The notable connector where this is set to "true" is FIM Service. This connector always sends the add in the first pass and reference attributes in the second pass. The reason is to make troubleshooting and development easier, even if it might sound like the opposite. A connector might end up with multiple passes without the administrator realizing it. All implementations must consider this scenario and with this behavior, the FIM Service policies have to consider and implement support for this scenario.

Ordering of objects in an export

As a general rule, it is assumed that an object with many references is more likely to include objects not yet exported, causing the object to be pushed to the second pass and retried later in the same export. To avoid this as much as possible, the sync engine at the start of an export sorts all objects based on the number of references they have. The chairman of the board (with no manager reference) and groups with no members are exported first. It then continues with all normal users with only the single manager attribute set. Then the groups are processed, with the largest groups coming at the end.

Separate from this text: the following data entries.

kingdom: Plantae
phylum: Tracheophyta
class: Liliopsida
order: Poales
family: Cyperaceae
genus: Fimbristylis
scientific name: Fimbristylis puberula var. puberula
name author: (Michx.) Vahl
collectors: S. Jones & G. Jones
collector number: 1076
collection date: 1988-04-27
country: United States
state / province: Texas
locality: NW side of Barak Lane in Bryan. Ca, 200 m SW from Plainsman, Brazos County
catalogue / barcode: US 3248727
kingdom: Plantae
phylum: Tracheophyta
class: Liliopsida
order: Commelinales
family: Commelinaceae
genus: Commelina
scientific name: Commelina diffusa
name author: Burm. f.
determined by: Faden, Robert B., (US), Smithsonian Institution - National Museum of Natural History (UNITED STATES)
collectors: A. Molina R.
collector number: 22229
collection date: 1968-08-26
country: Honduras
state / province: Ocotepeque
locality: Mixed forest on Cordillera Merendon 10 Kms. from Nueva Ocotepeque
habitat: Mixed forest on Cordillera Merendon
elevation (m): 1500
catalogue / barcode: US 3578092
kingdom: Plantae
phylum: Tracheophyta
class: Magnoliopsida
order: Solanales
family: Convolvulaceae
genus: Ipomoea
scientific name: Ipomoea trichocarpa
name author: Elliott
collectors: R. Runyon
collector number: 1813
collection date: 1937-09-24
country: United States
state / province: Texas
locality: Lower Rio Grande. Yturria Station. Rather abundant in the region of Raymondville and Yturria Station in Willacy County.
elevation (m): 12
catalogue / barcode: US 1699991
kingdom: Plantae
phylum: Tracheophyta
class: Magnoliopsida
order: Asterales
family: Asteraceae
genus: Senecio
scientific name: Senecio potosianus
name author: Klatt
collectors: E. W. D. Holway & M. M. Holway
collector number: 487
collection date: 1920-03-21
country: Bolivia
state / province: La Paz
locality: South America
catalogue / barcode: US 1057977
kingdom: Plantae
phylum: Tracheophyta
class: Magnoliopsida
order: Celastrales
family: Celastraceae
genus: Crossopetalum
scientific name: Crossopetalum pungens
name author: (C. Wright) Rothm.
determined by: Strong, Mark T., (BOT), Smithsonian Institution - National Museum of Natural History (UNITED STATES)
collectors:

This is the reason why during export it feels like the sync engine is being slower and slower. As an example during initial sync with Azure AD Connect, it is fast in the beginning with only empty groups to export. But when it comes to all the groups with 40k-50k members, it feels like it is coming to a halt (causing a support call to Microsoft).

ECMA2 and references

During export, it might be that even though the sync engine thinks a reference attribute should succeed when writing to the target directory, it actually fails. In this case, the code should return the object-level error ExportErrorReferenceAttributeFailure. This tells the sync engine that all non-reference attributes were successful, but the reference attributes were not. It will put the object to be retried in the next pass. If there are multiple reference attributes on the object, then this error should be returned if at least one fail.

The four passes

In most cases, the connector only has to run two passes to be successful. But in the worst case, the connector might try the same object up to four times during the same export.

  • First pass exports the add and update of all non-reference attributes.
  • The second pass exports all reference attributes as a single update.
  • The third pass exports each reference attribute by itself.
  • The fourth pass exports each reference value by itself.

This algorithm allows the sync engine to slowly find out which attribute and value that is causing the export problem. Most connected directories cannot provide information on what data is causing the export problem. But the sync engines slowly tries to export all data that is "good" so only problematic data is left for the administrator to investigate.

Most connectors, not even the built-in, implements the reference retry error for all passes so it is in real life unlikely that you see all four passes in a single export.

Export and statistics

Since an object might be processed many times during a single export, the export statistics might be confusing. It could look like that many more objects were processed than expected, but that could simply be because of the multiple passes behavior.